From a distance big companies always look organized, professional and in control. The documents other people write often seem so structured and complete, compared to yours. Other peoples lives always look well organized and stress free.
Of course, if you look behind the scenes: chaos.
When I show people my house all I see is the mess. I see the cracks in the ceiling, the spider nests in dark corners and the paint job that I never finished. Other people just see a beautiful house.
I once spoke to an entrepreneur who sold his company after 10 years. He told me that during those 10 years there wasn’t a day that passed without there being some sort of crisis, incident or major worry. He kept remortgaging his house to get access to money, he contstantly had to deal with employees that didn’t function well and he generally felt like an amateur struggling along. When he had meetings with potential clients he was always worried that they would see through the facade and ‘expose’ him as being an amateur. He had no idea what he was doing and just followed his feelings.
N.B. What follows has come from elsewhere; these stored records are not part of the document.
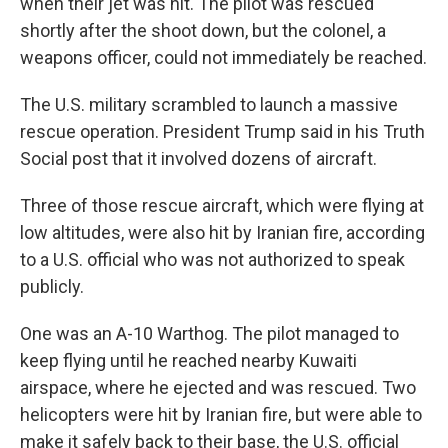
when their jet was hit. The pilot was rescued
shortly after the shoot down, but the colonel, a
weapons officer, could not immediately be reached.
The U.S. military scrambled to launch a massive
rescue operation. President Trump said in his Truth
Social post that it involved dozens of aircraft.
Three of those rescue aircraft, which were flying at
low altitudes, were also hit by Iranian fire, according
to a U.S. official who was not authorized to speak
publicly.
One was an A-10 Warthog. The pilot managed to
keep flying until he reached nearby Kuwaiti
airspace, where he ejected and was rescued. Two
helicopters were hit by Iranian fire, but were able to
make it safely back to their base, the U.S. official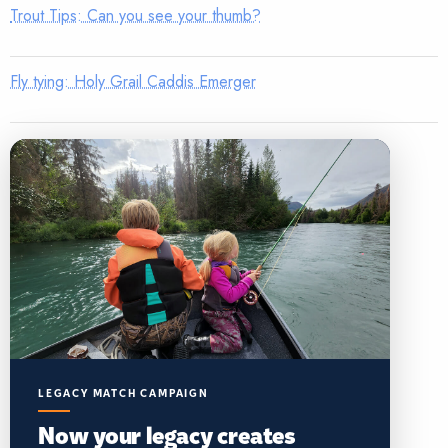
Trout Tips: Can you see your thumb?
Fly tying: Holy Grail Caddis Emerger
LEGACY MATCH CAMPAIGN
Now your legacy creates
Then he sold his company and started working at a few larger companies. There he found out that at bigger companies it is even worse: the same problems with employees, only worse. The same problem with nobody knowing where the company was heading, only worse.
The same chaos, only hidden behind a expensive marble facade and some PR people.
Being professional doesn’t mean avoiding chaos. It means feeling reasonably comfortable in a chaotic environment and being able to take charge when everybody else just sees chaos.